Ancient kangaroo had a koala-like face and jaws of steel

This ancient kangaroo really knew how to chew the scenery.

Sthenurine kangaroos, also called “short-faced” kangaroos, are extinct now. But these marsupials lived in Australia around 42,000 years ago. And unlike modern kangaroos, they had short snouts, powerful jaws and teeth and skulls built for a tough, hefty diet.

Rex Mitchell, a researcher of feeding biomechanics and skull shape at the University of Arkansas, created a digital model of a skull belonging to one extinct species, Simosthenurus occidentalis, to test the bite force. His study published Wednesday in the journal PLOS ONE.

Previous research focused on the powerful jaws belonging to the species. Mitchell proposed that the skull would need to be fortified against the outcome of chewing tough, woody food with a strong bite force.

With their short noses, they looked more like koalas in the face than modern kangaroos. These marsupial herbivores diverged from kangaroos and wallabies 15 million years ago. Today, their closest living relative is the banded-hair wallaby.

Simosthenurus occidentalis could weigh 260 pounds.

“They grew to their larger sizes independently of modern-day kangaroos,” Mitchell said. “They would have looked quite different to modern-day kangaroos — in general they had a more thick-set body, long muscular arms with long grasping fingers, many species had only one large toe on each foot, and some, including this species studied here, had box-shaped heads that looked more like a koala’s.”

Mitchell’s simulations using the digital skull showed that the cheekbones provided a foundation for muscles to prevent jaw dislocation and the front and roof of the skull created an arch to prevent any twisting during chewing.

Adapting to eat tough food helped the kangaroos survive, eating things that other species couldn’t. It’s similar to other modern species as well, Mitchell said.

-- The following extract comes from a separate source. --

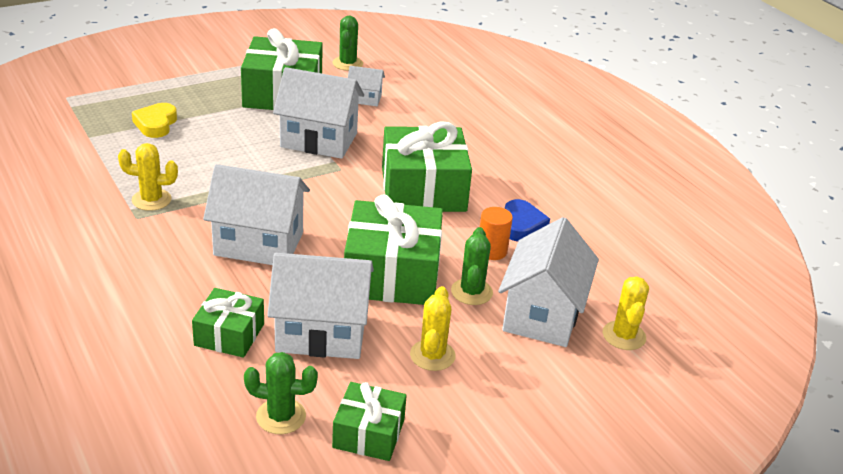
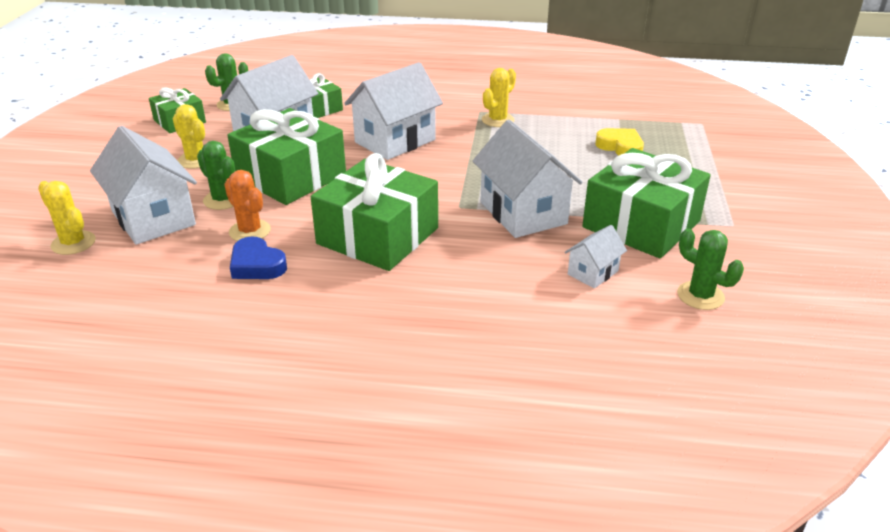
camera: 130 degrees right, 0 degrees up
white house [273,67,364,159] -> white house turned 75 degrees counterclockwise [473,120,582,238]
orange cylinder [480,207,513,260] -> orange cactus [224,170,271,241]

“The skull of the extinct kangaroo studied here differs from those of today’s kangaroos in many of the ways a giant panda’s skull differs from other bears. So, it seems that the strange skull of this kangaroo was, in a functional sense, less like a modern-day kangaroo’s and more like a giant panda’s,” Mitchell said.

Their shorter snout was also part of the adaptation. Mitchell’s previous research showed that the lack of a long snout allowed the kangaroo to use more efficient muscle force behind its bite.

The kangaroos would need to eat low-nutrition, tough foods during climate change. Unlike modern kangaroos, Simosthenurus didn’t graze on grass. Instead, it used its long arms to browse by reaching for leaves, twigs, tree branches and shrubs. When the climate was warmer and wetter, they probably had their choice of flowers, fruits and fresh leaves, Mitchell said.

“However, when glacial cycles kicked in and productivity dropped, an ability to consume less desirable browse, such as thicker, woodier branches, may have helped them to survive prolonged glacial periods,” Mitchell said. “Short-faced kangaroos could persist on thick and woody, poor-quality vegetation at times of low productivity, such as during droughts, and prolonged glacial periods and associated continental drying. The ability to consume parts of plants that other herbivores of the time could not would have offered them a competitive edge when times were tough.”

While there’s no directly known cause for their extinction, previous research has suggested that changes in climate and hunting by humans could have led to their eventual demise.